A struggle over who controls hiring for more than 50,000 Pennsylvania state jobs pits the independent Civil Service Commission, set up in 1941 to guarantee the hiring of qualified state workers, against an alliance of Republican senators and Democratic Gov. Tom Wolf's administration, who want to transfer key powers to the governor's control.
If that sounds like a strange alliance, that's because it is. Yet, public hiring has inspired struggles and unusual coalitions for much of the state's history.
Sens. Mike Folmer (R., Dauphin) and Randy Vulakovich (R., Allegheny) posted their plan last week for a law that would move merit-based hiring, Civil Service job applications, and job certifications, examinations, and promotions from the Civil Service Commission to the Office of Administration, whose secretary, Sharon P. Minnich, serves at the governor's pleasure. The commission would be reduced to a hearing and appeal board.

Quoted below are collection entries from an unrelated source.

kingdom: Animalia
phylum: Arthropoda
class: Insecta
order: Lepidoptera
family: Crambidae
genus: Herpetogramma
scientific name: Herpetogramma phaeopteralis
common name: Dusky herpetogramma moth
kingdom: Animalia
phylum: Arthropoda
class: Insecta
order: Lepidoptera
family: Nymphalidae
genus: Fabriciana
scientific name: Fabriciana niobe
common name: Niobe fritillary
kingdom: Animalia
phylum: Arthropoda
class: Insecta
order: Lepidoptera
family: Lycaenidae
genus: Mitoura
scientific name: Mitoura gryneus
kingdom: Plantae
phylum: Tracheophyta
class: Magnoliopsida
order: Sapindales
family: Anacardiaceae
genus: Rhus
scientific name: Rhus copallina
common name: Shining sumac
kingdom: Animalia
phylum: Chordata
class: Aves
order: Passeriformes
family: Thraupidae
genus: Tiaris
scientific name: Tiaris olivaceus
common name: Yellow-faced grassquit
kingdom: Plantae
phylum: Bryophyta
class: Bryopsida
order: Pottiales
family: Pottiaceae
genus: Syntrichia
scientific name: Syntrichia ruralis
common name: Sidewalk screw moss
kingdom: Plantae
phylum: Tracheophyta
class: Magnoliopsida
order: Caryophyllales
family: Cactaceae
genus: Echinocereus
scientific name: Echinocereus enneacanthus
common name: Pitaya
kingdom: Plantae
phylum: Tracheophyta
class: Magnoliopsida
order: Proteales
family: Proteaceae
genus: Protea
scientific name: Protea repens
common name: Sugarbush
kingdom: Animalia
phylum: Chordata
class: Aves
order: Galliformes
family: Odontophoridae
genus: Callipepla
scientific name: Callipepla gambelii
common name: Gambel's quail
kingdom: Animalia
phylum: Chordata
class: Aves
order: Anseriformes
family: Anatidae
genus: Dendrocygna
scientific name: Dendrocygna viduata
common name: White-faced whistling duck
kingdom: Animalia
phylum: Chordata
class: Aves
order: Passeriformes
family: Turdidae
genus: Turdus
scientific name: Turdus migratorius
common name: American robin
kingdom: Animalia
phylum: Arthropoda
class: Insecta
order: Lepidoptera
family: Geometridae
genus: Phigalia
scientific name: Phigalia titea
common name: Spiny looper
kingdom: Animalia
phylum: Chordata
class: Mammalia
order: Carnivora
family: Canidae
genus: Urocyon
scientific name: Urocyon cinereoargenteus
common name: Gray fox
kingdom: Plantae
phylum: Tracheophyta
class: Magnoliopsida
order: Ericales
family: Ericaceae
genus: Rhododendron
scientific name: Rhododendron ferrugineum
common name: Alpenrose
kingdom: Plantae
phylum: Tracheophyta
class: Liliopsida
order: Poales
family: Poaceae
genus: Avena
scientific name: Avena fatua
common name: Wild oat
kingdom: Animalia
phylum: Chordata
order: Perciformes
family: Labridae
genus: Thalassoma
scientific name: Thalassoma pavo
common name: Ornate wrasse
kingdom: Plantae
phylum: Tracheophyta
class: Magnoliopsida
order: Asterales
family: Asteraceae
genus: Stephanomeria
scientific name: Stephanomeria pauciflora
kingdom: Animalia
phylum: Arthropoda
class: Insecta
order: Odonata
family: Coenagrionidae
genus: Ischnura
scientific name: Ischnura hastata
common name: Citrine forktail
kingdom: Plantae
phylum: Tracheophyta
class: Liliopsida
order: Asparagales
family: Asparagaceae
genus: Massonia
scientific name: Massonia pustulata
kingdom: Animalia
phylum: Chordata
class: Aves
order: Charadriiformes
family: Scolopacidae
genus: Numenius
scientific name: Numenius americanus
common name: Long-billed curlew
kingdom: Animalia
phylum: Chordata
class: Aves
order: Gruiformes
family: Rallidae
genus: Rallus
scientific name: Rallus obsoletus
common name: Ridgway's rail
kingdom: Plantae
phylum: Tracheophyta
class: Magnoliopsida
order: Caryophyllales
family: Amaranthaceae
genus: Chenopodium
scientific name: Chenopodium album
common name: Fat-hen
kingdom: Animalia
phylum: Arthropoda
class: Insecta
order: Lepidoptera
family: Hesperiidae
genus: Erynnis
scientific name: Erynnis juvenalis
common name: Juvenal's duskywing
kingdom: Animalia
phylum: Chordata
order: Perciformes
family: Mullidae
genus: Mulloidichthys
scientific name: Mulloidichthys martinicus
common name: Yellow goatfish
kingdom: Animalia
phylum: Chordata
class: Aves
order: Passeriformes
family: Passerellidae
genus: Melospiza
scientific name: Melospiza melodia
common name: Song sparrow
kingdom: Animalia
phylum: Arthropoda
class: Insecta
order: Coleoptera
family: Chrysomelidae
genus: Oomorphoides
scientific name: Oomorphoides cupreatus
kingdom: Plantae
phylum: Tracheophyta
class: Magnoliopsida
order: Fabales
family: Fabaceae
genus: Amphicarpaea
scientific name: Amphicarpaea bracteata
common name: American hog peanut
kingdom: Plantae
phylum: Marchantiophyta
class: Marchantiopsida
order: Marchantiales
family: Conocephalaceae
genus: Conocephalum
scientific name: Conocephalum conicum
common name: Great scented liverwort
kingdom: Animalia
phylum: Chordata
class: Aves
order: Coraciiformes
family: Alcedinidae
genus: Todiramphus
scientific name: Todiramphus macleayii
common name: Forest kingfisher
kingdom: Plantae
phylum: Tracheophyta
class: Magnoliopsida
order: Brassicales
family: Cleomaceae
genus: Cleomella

The attempt follows the Wolf administration's recent moves to centralize information-technology contracting review in Minnich's department, after a series of embarrassing state IT failures that began long before Wolf took office in 2015.
Minnich, a former Deloitte Consulting executive, supports the moves to enhance her office's powers. To fill state jobs, "we need to look like a private-sector employer when we are competing in the talent marketplace," she told me. That means letting candidates apply via smartphone, "not go to a [state] test center to take a written exam for a position that might not be open."
"We are trying to bring the whole system into the 21st century," Folmer told me. He said discussions with the Civil Service Commission have not led to speedy change, so it's time for legislators to act.
Not so fast, say the commissioners: Bryan Lentz, a Philadelphia lawyer and former prosecutor appointed by Wolf; Gregory Lane, a Harrisburg accountant appointed by Republican Gov. Tom Corbett; and Odelfa Smith Preston, a Pittsburgh banker first appointed by Gov. Ed Rendell and reappointed by Corbett and Wolf.
Stripping the commission won't improve hiring; more likely it would mean "the reintroduction of hiring decisions based on patronage and cronyism," the commissioners warned in a letter to Folmer.
"It's definitely a power grab. I'm shocked at the Wolf administration," said Marwan Kreide, a former Civil Service Commission chairman. "If they have a problem getting millennials to apply to IT jobs in Harrisburg, the state should open IT centers in Philadelphia, where college graduates want to work. But if we open up more state jobs to patronage, governors will put their own people in," instead of hiring the most qualified.
State agencies are already in the process of implementing online written job-application systems built by NeoGov, an El Segundo, Calif., state-government contractor founded in 2000 by a couple of ex-Accenture Consulting partners.
Lentz told me that the two dozen state agencies where the commission oversees hiring have met with his staff and are implementing NeoGov applications for written tests. "But this cannot handle performance-based tests," for corrections, probation, and other law enforcement roles in which state agency staff physically observe candidates' reactions to potentially dangerous situations, Lentz added. (The State Police has a separate hiring system.) "So we cannot convert everything to NeoGov. Some jobs will still require performance-based or interview-based evaluation."
Minnich said in-person tests could still be allowed for law enforcement, but "the goal is to move away from those."
It's the latest iteration of a long debate. According to a history of Pennsylvania public hiring by the late scholar Ari Hoogenboom, Philadelphia industrialists and reformers, including abolitionist Congressman Thaddeus Stevens, campaigned for federal and state "merit hiring" systems as an antidote to post-Civil War corruption.
By the 1880s, the U.S., New York, and Massachusetts had civil service systems in place. But in Pennsylvania, it was resisted by upstate representatives who believed their election gave them a mandate to put handpicked supporters in public jobs. Merit selection was finally instituted by Gov. Gifford Pinchot in the 1920s, and the independent Civil Service Commission to oversee it was set up under Gov. Arthur James in 1941. Pinchot and James were Republicans.
In the current struggle, both sides insist their program would be better for veterans, who enjoy special preference for public jobs under state law. Despite that requirement, Lentz, a former Airborne Ranger in the 82nd Airborne who served as a reserve officer in Bosnia and Iraq, says a modest 13 percent of newly hired Pennsylvania state employees are veterans, compared with around one-third of federal government hires.
Lentz says state agencies need to be watched and audited to ensure veterans get their due, and he's afraid that, if the commission loses its hiring powers, there will be no independent review of veteran hiring. "It waters down enforcement by taking away the possibility of independent enforcement," he told me.
Minnich promised that Lentz's commission will retain its auditing, investigative, and interview powers. Folmer and Minnich said that merit hiring of qualified applicants will continue.
Last Monday, Minnich defended the changes in a letter to her fellow Wolf cabinet officers.